▶ _WORK TO COMPLETE_
For the data below, give again exactly the lines from the one containing "Per pixel u" through the one containing "796 860 1395", both ends included, and no others.

= = = =

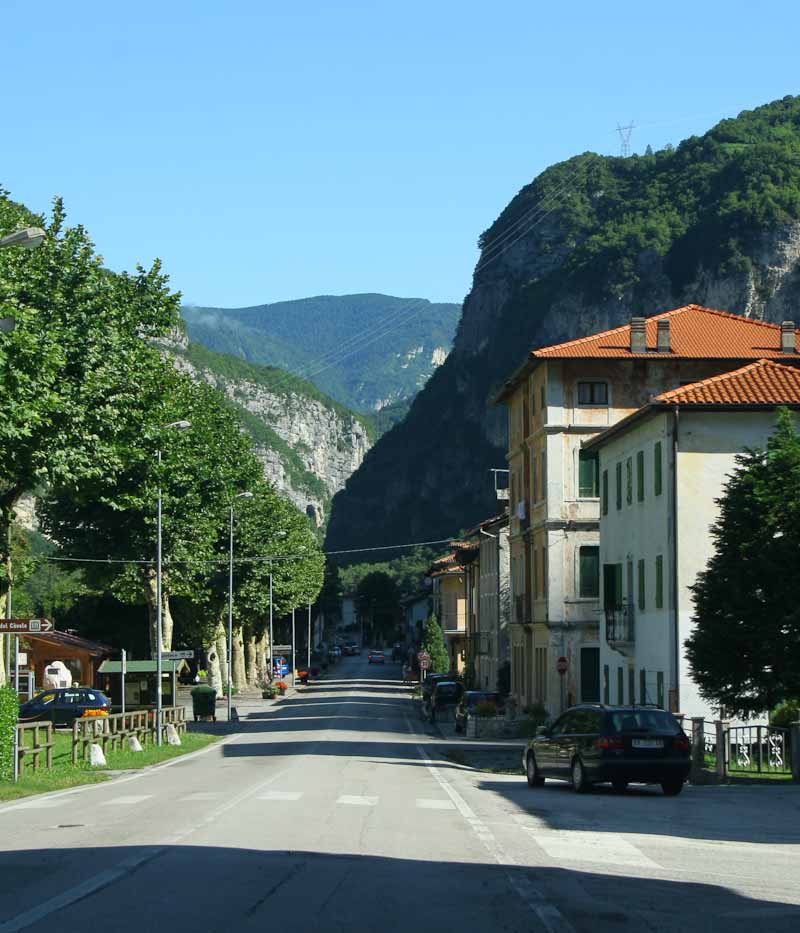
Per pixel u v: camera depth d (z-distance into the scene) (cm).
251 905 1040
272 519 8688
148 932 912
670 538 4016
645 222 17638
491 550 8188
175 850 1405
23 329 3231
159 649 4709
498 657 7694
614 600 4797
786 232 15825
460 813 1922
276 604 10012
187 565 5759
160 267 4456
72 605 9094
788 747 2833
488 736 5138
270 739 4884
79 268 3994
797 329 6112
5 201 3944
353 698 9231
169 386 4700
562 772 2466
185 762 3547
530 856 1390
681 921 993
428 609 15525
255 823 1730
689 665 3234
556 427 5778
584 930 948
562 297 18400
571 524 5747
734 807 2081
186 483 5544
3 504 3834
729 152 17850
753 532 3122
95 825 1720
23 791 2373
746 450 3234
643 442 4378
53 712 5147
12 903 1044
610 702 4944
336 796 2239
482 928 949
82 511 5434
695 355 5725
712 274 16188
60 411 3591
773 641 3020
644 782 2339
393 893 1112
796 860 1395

= = = =

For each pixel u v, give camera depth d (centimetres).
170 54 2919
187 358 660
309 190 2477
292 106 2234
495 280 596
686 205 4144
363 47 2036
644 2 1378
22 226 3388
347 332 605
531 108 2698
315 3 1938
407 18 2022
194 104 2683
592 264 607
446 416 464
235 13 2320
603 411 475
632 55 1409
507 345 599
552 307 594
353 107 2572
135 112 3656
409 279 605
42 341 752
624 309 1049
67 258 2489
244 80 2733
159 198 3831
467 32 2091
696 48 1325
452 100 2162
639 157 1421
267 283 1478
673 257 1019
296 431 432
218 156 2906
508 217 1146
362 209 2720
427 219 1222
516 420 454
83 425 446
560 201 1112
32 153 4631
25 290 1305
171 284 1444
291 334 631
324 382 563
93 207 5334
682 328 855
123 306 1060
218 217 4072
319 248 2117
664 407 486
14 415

= = = =

▶ _TASK RESULT_
Per pixel u v: camera depth d (z-distance into the scene) (cm).
251 905 1040
272 519 8688
148 932 912
670 538 4016
645 222 17638
491 550 8188
175 850 1405
23 329 3231
159 649 4709
498 657 7694
614 600 4797
786 232 15825
460 813 1922
276 604 10012
187 565 5759
160 267 4456
72 605 9094
788 747 2833
488 736 5138
270 739 4884
79 268 3994
797 329 6112
5 201 3944
353 698 9231
169 386 4700
562 772 2466
185 762 3547
530 856 1390
681 921 993
428 609 15525
255 823 1730
689 665 3234
556 427 5778
584 930 948
562 297 18400
571 524 5747
734 807 2081
186 483 5544
3 504 3834
729 152 17850
753 532 3122
95 825 1720
23 791 2373
746 450 3234
643 442 4378
53 712 5147
12 903 1044
610 702 4944
336 796 2239
482 928 949
82 511 5434
695 355 5725
712 274 16188
60 411 3591
773 641 3020
644 782 2339
393 893 1112
796 860 1395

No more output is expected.